Jet Airways: reset the leaders of the Indian carrier
The CEO Vinay Dube also left after the resignation by the CFO Agarwal
The deep crisis facing what was once one of the largest Indian airlines is a known fact: as early as April 17th after exhausting negotiations between management, the government and creditors, following the refusal to allocate new funds by the Bank of Indian State SBI, all activities of the airline had been suspended. With the suspension of all connections, there had already been a plan to rehire pilots, flight attendants and technicians at other Indian companies (first of all Spice Jet), just as the airport slots had been temporarily assigned to the national rivals.
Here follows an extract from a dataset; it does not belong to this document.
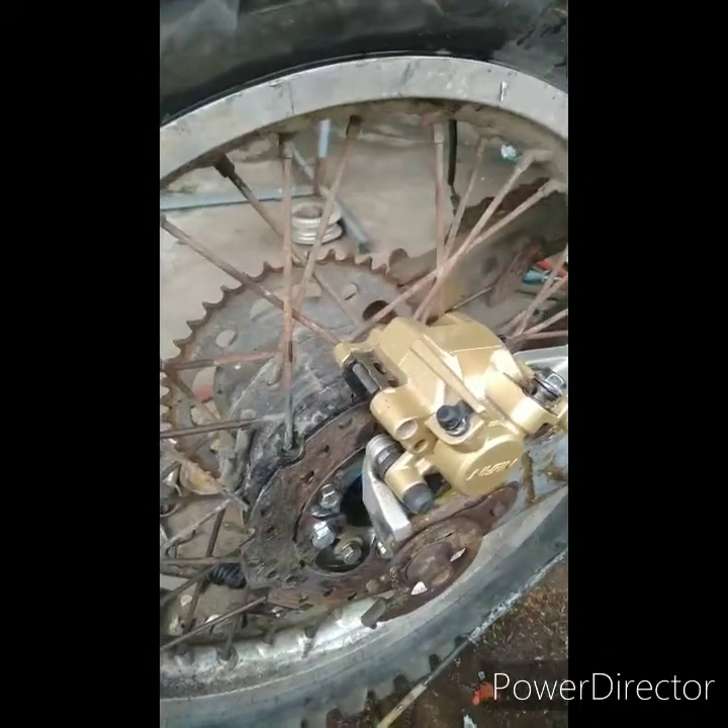Na set up ko na yung ating disc brake caliper.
But there were still those who hoped a solution could come. "We are doing everything to be able to restructure the debt. Jet Airways still has its value and it would not be a non-profitable operation, because the company can still be relaunched", the managing director Vinay Dube declared at the end of April. The same person who, in these hours, shortly after the resignation by the financial director Amit Agarwal (officially for health reasons), left the position, almost at the end of the slow exodus among the board members that occurred in the last period.
The airline, which has accumulated a debt of around 1 billion euros, has been under the control of a SBI-led consortium of lenders since April, which opened the purchase procedure. According to the same bank, there were three binding offers received, then withdrawn because none of the three would have been interested in taking over the majority of the shares, including Etihad, which already holds 24%.